Mandatory Unemployment Workshop

Unemployment insurance recipients in Maryland must attend a workshop (put on by another branch of state government) regarding job seeking skills and coping with the stress of unemployment.
It used to be a two-day workshop but was halved as the numbers of unemployed grew, Maryland instituted a hiring free and then began furloughs of the remaining employees.

I hope the workshops aren’t phased out entirely. Call me a Baby Boomer but I love workshops. They appeal to me as a quick fix like magazine quizzes: What type of man wants the real you? Can you wear black? Are you a Paul girl or a John girl?

Set before our dozen seats were the ubiquitous folders and blank name badges. The first page in the folder was a scrambled set of encouraging aphorisms titled, “101 Stress Relievers.” The page was blanketed with these hundred sayings spewed about in dozens of fonts and sizes, some reading across and others up and down. The workshop leader had been told the inanity of the layout was stress producing.

“Talk to yourself,” extolled one piece of advice further suggesting two phrases, “I can do a great job.” and “I can stay calm under pressure.” Another prodded, “Write down your fears. Write down your dreams. Write your congressman.”

And that was that for the stress management portion of the day. It seemed sufficient. Short of passing out Valium, how much stress reduction is actually going to be accomplished in six hours minus one hour for lunch and two fifteen minute breaks?

The rest of the time was spent shaping us into attractive new hires. We needed different things. All we had in common was that we’d worked on-the-books (meaning we’d paid into our unemployment insurance funds) and had job histories. No small feat as it turns out.

Nine of us were young – I’m saying nobody closing in on 40 any time soon. Three of the young men – one black, two white – were laid off from the construction industry. Six more young people – two white women, two black men and one white man – came from the service sector from jobs in food service, educational services, retail and automobile repair. And three older workers (let’s say 45- to 60 years old) consisted of a white man out of work after two decades in menial non-union retail labor and two white women – one with top notch administrative and para-medic skills and me, refugee from a dinosaur industry.

The workshop leader was among us oldsters and was spot-on with her assessments of each of us. She rallied with the spirit of a wise if slightly tired scout mother. But it's got to be a tough job, trying to arm a disparate people with the tools to battle increasingly bad odds. There's the economy, of course. But that allows for everything else to escalate, she tells us. And she has touched at a piece of each of us by now, so we believe her. Discrimination is alive and well, prepare for it, she says. There are hundreds and in many cases thousands of applicants for a single job, be the best candidate and know someone on the inside. You will take an income cut, the older you are, the bigger the cut.

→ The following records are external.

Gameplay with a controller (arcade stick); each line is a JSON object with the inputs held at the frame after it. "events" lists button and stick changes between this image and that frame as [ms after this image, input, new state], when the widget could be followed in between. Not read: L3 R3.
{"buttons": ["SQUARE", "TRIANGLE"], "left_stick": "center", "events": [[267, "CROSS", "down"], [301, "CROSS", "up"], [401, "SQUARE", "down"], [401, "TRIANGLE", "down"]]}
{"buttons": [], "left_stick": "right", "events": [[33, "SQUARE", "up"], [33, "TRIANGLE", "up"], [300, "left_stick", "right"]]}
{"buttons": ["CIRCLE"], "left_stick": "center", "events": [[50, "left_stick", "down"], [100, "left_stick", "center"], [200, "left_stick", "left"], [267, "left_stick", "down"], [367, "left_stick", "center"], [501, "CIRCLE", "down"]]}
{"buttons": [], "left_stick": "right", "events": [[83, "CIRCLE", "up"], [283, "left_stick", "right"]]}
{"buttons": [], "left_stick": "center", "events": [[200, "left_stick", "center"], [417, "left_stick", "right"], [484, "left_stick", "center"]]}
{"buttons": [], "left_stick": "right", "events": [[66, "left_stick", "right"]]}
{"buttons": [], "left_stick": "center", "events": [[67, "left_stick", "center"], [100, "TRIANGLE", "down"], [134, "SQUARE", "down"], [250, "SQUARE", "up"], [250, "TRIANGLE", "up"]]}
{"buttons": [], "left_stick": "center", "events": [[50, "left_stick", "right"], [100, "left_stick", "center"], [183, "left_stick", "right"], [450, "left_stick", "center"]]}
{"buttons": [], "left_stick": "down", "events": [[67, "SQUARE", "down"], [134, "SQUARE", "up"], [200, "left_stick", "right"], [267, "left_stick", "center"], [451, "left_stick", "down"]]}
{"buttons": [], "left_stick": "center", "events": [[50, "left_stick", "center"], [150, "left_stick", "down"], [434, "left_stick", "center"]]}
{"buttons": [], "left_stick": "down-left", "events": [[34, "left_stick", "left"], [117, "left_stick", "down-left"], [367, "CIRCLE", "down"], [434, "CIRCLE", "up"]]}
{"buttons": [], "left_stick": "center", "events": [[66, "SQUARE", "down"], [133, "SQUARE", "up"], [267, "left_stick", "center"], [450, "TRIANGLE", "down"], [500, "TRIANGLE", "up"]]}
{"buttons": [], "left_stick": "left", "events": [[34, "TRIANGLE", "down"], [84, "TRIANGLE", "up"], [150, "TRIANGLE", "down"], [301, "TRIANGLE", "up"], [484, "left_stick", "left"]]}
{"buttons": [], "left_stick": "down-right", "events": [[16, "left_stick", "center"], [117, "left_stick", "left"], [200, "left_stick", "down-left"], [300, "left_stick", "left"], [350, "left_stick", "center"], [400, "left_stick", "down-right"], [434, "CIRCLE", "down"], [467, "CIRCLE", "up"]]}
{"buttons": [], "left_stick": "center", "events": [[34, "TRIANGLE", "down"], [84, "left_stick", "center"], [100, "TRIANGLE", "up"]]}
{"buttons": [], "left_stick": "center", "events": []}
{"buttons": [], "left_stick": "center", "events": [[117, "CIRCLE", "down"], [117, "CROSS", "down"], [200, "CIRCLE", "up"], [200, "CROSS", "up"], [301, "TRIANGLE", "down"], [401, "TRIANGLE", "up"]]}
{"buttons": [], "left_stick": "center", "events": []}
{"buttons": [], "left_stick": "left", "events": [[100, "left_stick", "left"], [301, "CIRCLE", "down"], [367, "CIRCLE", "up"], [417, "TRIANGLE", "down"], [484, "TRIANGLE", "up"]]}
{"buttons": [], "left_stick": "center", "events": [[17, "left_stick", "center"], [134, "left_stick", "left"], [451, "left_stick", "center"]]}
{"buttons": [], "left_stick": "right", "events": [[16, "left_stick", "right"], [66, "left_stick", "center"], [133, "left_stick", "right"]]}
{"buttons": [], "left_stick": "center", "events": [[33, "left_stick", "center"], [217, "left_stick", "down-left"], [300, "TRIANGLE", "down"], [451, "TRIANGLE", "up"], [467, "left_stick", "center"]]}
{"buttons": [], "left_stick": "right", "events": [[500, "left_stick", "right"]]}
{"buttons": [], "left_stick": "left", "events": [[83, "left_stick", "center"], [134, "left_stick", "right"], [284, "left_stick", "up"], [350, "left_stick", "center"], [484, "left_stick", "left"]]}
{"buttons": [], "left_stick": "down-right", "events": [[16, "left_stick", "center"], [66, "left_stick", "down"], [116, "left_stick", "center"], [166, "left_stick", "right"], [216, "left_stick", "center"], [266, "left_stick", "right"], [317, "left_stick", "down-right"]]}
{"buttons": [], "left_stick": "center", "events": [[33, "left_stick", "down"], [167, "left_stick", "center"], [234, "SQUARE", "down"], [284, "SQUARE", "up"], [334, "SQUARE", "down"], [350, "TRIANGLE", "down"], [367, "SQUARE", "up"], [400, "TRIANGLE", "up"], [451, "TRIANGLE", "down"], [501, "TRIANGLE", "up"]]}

And that specific information that gets through, it is just damn terrifying, such as: Cut 25 years off your resume.

That's a quarter-century.

But she gave good workshop. Here's some of  my specialized good news: Desktop Publishing is one of the projected “future careers.”  Old white women are, as always, encouraged to return to school to update their skills or open a small business.

I think I see a future career in this interplay. All I need now is to get one of my daughters to pose for my honed, on-line resume photo.